This prayer can only be effective (in that it only reflects truth about who God is) when both sides of the request are uttered, in tandem. “Bless me”–alone, this is selfishness. It focuses on the self, and it tries to make God beholden to my own whims, goals, desires. It is an attempt at a magic potion, not a request to a dynamic, self-giving, Trinitarian Lord.
“Make me a blessing,” is similarly lopsided. If I don’t first receive, I have nothing to give. If I don’t acknowledge my own need, then I don’t acknowledge God’s love for me. “Make me a blessing,” in and of itself, can become pure self-centeredness. Let me save the world. Let me become the Messiah. Let me be seen as the one who makes a difference.
But the two together–“Bless me, that I might be a blessing”–capture the holy tension of a relational God, a God of giving and receiving. Recognition of need, and recognition of purpose.
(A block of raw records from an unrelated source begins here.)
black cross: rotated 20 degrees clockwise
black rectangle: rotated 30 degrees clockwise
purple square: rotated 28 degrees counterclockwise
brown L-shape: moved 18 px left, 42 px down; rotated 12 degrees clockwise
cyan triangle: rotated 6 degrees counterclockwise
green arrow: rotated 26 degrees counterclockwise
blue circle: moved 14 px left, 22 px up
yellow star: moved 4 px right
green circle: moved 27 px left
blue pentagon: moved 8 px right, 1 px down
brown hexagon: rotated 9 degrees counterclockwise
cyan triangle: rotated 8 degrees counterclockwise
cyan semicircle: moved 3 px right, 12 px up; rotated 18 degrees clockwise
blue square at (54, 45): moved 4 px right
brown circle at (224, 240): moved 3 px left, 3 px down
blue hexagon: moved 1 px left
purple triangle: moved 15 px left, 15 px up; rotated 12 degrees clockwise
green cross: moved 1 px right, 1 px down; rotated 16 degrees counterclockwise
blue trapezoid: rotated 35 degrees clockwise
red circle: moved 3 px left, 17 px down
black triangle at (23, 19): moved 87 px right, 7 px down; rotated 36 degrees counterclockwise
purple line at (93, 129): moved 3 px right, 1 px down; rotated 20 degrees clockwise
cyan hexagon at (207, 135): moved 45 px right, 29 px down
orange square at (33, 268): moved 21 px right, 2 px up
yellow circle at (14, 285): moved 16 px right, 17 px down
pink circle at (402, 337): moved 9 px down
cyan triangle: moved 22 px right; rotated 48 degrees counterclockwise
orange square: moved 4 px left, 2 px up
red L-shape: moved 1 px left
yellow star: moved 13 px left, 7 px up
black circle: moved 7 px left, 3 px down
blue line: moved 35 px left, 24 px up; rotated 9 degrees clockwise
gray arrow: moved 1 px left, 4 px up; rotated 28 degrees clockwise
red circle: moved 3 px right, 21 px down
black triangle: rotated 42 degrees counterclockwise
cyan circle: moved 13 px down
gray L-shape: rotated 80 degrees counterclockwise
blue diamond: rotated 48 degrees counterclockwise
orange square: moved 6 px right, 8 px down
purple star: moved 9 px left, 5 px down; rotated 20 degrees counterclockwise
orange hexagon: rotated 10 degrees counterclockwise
Humility in myself, confidence in God’s ability to put me to work, to equip me and send me out there to care for others.
So I enter this week with this as my prayer–
When I am caring for my children… bless me, that I might be a blessing.
When I am reading for class… bless me, that I might be a blessing.
When I am talking with a friend… bless me, that I might be a blessing.
When I am asleep, when I am exercising, when I am cleaning the kitchen, when I am eating a meal, when I am driving… in all that I am, in all that I do, bless me. That I might be a blessing.